(TEXT PROVIDED):
——————————

PR for People Monthly August 2019 | Page 3

You didn’t need a road map or directions to get to Woodstock. An incredible buzz traveled through the air. By some eyewitness accounts, a “half-a-million-strong” got together on Sam Yasgur’s Farm to hang out and listen to great music.

Being in the moment in 1969 meant there was no limbo—that time warp we find ourselves in every time we compulsively snap one more pic to post on Instagram. No cell phones. No social media. No internet. Time unfolded before our eyes and seemed to last longer. There was no reason to say, “I can’t believe it’s August already.”

In YONKERS Yonkers, Cookie Colangelo travels to Woodstock. Twelve, almost thirteen, she prides herself on being a cross between a gangster and a hippie. She is not without fear but has no compunction about pursuing her dreams no matter how awkward or lonely they make her feel. This adolescent girl is one tough Cookie. I love her. And I love Woodstock.

After “YONKERS Yonkers” came out, some readers assumed I was “Cookie” and I had gone to Woodstock. Then, many women told me I had written their story—that they were Cookie! Cookie’s adventures notwithstanding, I have something important to say about Woodstock, and my erstwhile years of being a rebel and a defender of liberty.

The Woodstock era inspired me to make the world a better place, more fair, more just. In the late 1970s, I was a student ombudsman in college, an activist and a student appointed by the University President to be on the Title IX committee. With the Kingston Women’s Liberation, I traveled in a beat-up, white VW Beetle to a Women’s Law conference, where I met Ruth Baider Ginsburg, who at that time was a law professor at Columbia.

——————————

(ACTIVITY A): Say whether each statement agrees with the Woodstock piece: (i) Cookie Colangelo is twelve, almost thirteen; (ii) the author rode a train to a Women’s Law conference; (iii) in the late 1970s the author sat on the Title IX committee. Answer each with yes or no, and quote the deciding words.
(ACTIVITY B): Print everything in the Woodstock piece from "Being in the" down to "I love Woodstock.".
None of the material is needed here.

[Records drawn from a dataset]

——————————

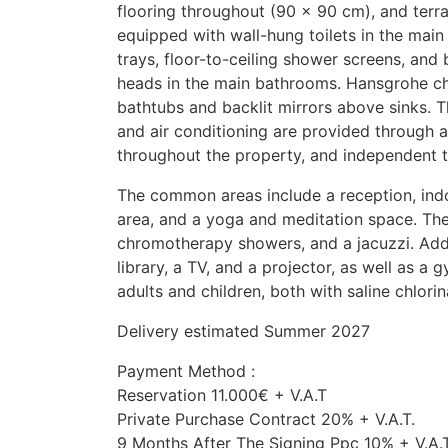
flooring throughout (90 × 90 cm), and terr
equipped with wall-hung toilets in the mai
trays, floor-to-ceiling shower screens, and 
heads in the main bathrooms. Hansgrohe chr
bathtubs and backlit mirrors above sinks. 
and air conditioning are provided through a
throughout the property, and independent 
The common areas include a reception, ind
area, and a yoga and meditation space. The
chromotherapy showers, and a jacuzzi. Addi
library, a TV, and a projector, as well as a
adults and children, both with saline chlorin
Delivery estimated Summer 2027
Payment Method :
Reservation 11.000€ + V.A.T
Private Purchase Contract 20% + V.A.T.
9 Months After The Signing Ppc 10% + V.A.T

——————————

(TASK RESULT A):
(i) Yes: "Twelve, almost thirteen"
(ii) No: "I traveled in a beat-up, white VW Beetle to a Women’s Law conference"
(iii) Yes: "a student appointed by the University President to be on the Title IX committee"

(TASK RESULT B):
Being in the moment in 1969 meant there was no limbo—that time warp we find ourselves in every time we compulsively snap one more pic to post on Instagram. No cell phones. No social media. No internet. Time unfolded before our eyes and seemed to last longer. There was no reason to say, “I can’t believe it’s August already.”

In YONKERS Yonkers, Cookie Colangelo travels to Woodstock. Twelve, almost thirteen, she prides herself on being a cross between a gangster and a hippie. She is not without fear but has no compunction about pursuing her dreams no matter how awkward or lonely they make her feel. This adolescent girl is one tough Cookie. I love her. And I love Woodstock.